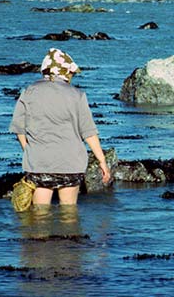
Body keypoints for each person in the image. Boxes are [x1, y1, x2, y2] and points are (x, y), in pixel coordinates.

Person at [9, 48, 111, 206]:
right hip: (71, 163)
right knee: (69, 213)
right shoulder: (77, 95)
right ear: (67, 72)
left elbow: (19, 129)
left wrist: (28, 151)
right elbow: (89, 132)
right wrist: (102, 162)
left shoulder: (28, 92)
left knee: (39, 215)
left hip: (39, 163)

====================

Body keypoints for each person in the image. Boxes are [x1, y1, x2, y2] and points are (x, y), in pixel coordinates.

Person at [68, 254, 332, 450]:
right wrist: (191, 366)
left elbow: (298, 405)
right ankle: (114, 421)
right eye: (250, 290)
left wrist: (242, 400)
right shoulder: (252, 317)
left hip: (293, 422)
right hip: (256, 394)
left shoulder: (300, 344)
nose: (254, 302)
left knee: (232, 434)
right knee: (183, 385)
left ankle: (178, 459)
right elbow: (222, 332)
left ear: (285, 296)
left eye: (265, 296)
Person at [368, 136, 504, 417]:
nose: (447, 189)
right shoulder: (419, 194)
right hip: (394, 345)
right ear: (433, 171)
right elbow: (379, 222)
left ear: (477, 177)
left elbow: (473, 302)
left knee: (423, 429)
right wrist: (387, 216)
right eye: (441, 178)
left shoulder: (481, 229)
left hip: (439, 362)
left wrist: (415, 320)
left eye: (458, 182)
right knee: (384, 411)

====================

◆ **TASK GOAL**: For this exercise, output exactly the lines above from the line with "left shoulder: (481, 229)" to the line with "right knee: (384, 411)", counting both, and leave out the rest.

◆ **OUTPUT BELOW**:
left shoulder: (481, 229)
left hip: (439, 362)
left wrist: (415, 320)
left eye: (458, 182)
right knee: (384, 411)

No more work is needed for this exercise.